→ Extracted text
============

Diffusion Models and Related Architecture


A brief overview of diffusion models and the architure that has lead to modern day implementations.

I’ll be using this a rough guide as I further explore each model in greater detail.

Foundations (Pre-Diffusion, Influences)

Before diffusion models, generative modeling was dominated by:

  • VAEs (Variational Autoencoders, 2013–2014) → probabilistic latent-variable models with encoder–decoder structure. Key influence on later latent diffusion.
  • GANs (2014) → direct adversarial training for images, not diffusion but often compared.
  • Autoregressive models (e.g., PixelCNN 2016, PixelRNN 2016) → inspired sequential generation ideas later seen in diffusion.

First Diffusion Models

  • Sohl-Dickstein et al. (2015)Deep Unsupervised Learning using Nonequilibrium Thermodynamics
    • First formulation of diffusion probabilistic models (DPMs).
    • Forward process = gradual noise addition, reverse = denoising.
  • DDPM (Denoising Diffusion Probabilistic Models, Ho et al. 2020)
    • First widely adopted modern diffusion model.
    • Uses a U-Net–like architecture.
    • Key idea: reverse process parameterized by neural net.
    • This is the “ImageNet/Gaussian noise baseline.”
  • Score-Based Generative Models (Song & Ermon 2019–2020)
    • Independently introduced score matching with stochastic differential equations.
    • Equivalent to DDPM, but phrased in continuous time.

Efficiency & Quality Improvements

  • DDIM (Denoising Diffusion Implicit Models, Song et al. 2020)
    • Deterministic sampling version of DDPM.
    • Much faster inference (fewer steps).
  • Improved DDPMs (Nichol & Dhariwal 2021)
    • Better noise schedules, architecture tweaks, guidance strategies.
  • Classifier Guidance / Classifier-Free Guidance (Dhariwal & Nichol 2021)
    • Conditioning trick to boost fidelity/controllability.
    • Used in many modern text-to-image systems.

Latent Space Diffusion

  • VAE-based Latent Representations
    • VAE (2013) ideas are re-used here: instead of diffusing in pixel space, compress to latent first.
  • LDM (Latent Diffusion Models, Rombach et al. 2022 — Stable Diffusion’s core)
    • Diffusion happens in latent space learned by an autoencoder (usually a VAE).
    • Enables much faster and memory-efficient generation.
    • This is the foundation of Stable Diffusion.

Text-to-Image Breakthroughs

  • GLIDE (OpenAI, 2021)
    • Diffusion + text conditioning.
    • Predecessor to DALL·E 2.
  • DALLE-2 (OpenAI, 2022)
    • Uses CLIP embeddings + diffusion decoder.
  • Imagen (Google, 2022)
    • Text-to-image with T5 embeddings.
    • Large-scale high-quality results.
  • Stable Diffusion (2022)
    • Open-source implementation of LDM + text conditioning (via CLIP).
    • Spawned the whole open ecosystem.

Specialized & Advanced Variants

  • Consistency Models (Song et al. 2023)
    • Train for one-step or few-step generation while maintaining diffusion quality.

============

→ Exercises to complete
1. Sum up the diffusion models overview above in two sentences.
2. Condense the passage of the diffusion models overview that begins "Before diffusion models, generative modeling was dominated by" into a single sentence, keeping its main facts.

============

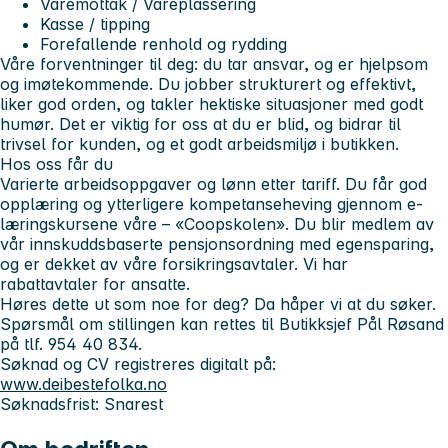
Varemottak / Vareplassering
Kasse / tipping
Forefallende renhold og rydding
Våre forventninger til deg:
du tar ansvar, og er hjelpsom
og imøtekommende. Du jobber strukturert og effektivt,
liker god orden, og takler hektiske situasjoner med godt
humør. Det er viktig for oss at du er blid, og bidrar til
trivsel for kunden, og et godt arbeidsmiljø i butikken.
Hos oss får du
Varierte arbeidsoppgaver og lønn etter tariff. Du får god
opplæring og ytterligere kompetanseheving gjennom e-
læringskursene våre – «Coopskolen». Du blir medlem av
vår innskuddsbaserte pensjonsordning med egensparing,
og er dekket av våre forsikringsavtaler. Vi har
rabattavtaler for ansatte.
Høres dette ut som noe for deg? Da håper vi at du søker.
Spørsmål om stillingen kan rettes til Butikksjef Pål Røsand
på tlf. 954 40 834.
Søknad og CV registreres digitalt på:
www.deibestefolka.no
Søknadsfrist: Snarest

============

→ Results of the tasks
1. The overview traces diffusion models from earlier generative approaches (VAEs, GANs and autoregressive models) through the first diffusion formulations, including Sohl-Dickstein et al. (2015), DDPM and score-based generative models. It then covers efficiency and quality improvements such as DDIM and classifier-free guidance, latent diffusion as the foundation of Stable Diffusion, text-to-image systems like GLIDE, DALLE-2 and Imagen, and specialized variants such as consistency models.

2. Before diffusion, generative modeling was led by VAEs (2013–2014), probabilistic latent-variable models with an encoder–decoder structure that strongly influenced latent diffusion; GANs (2014), which use direct adversarial training and are often compared with diffusion; and autoregressive models such as PixelCNN and PixelRNN (2016), whose sequential generation ideas later appeared in diffusion.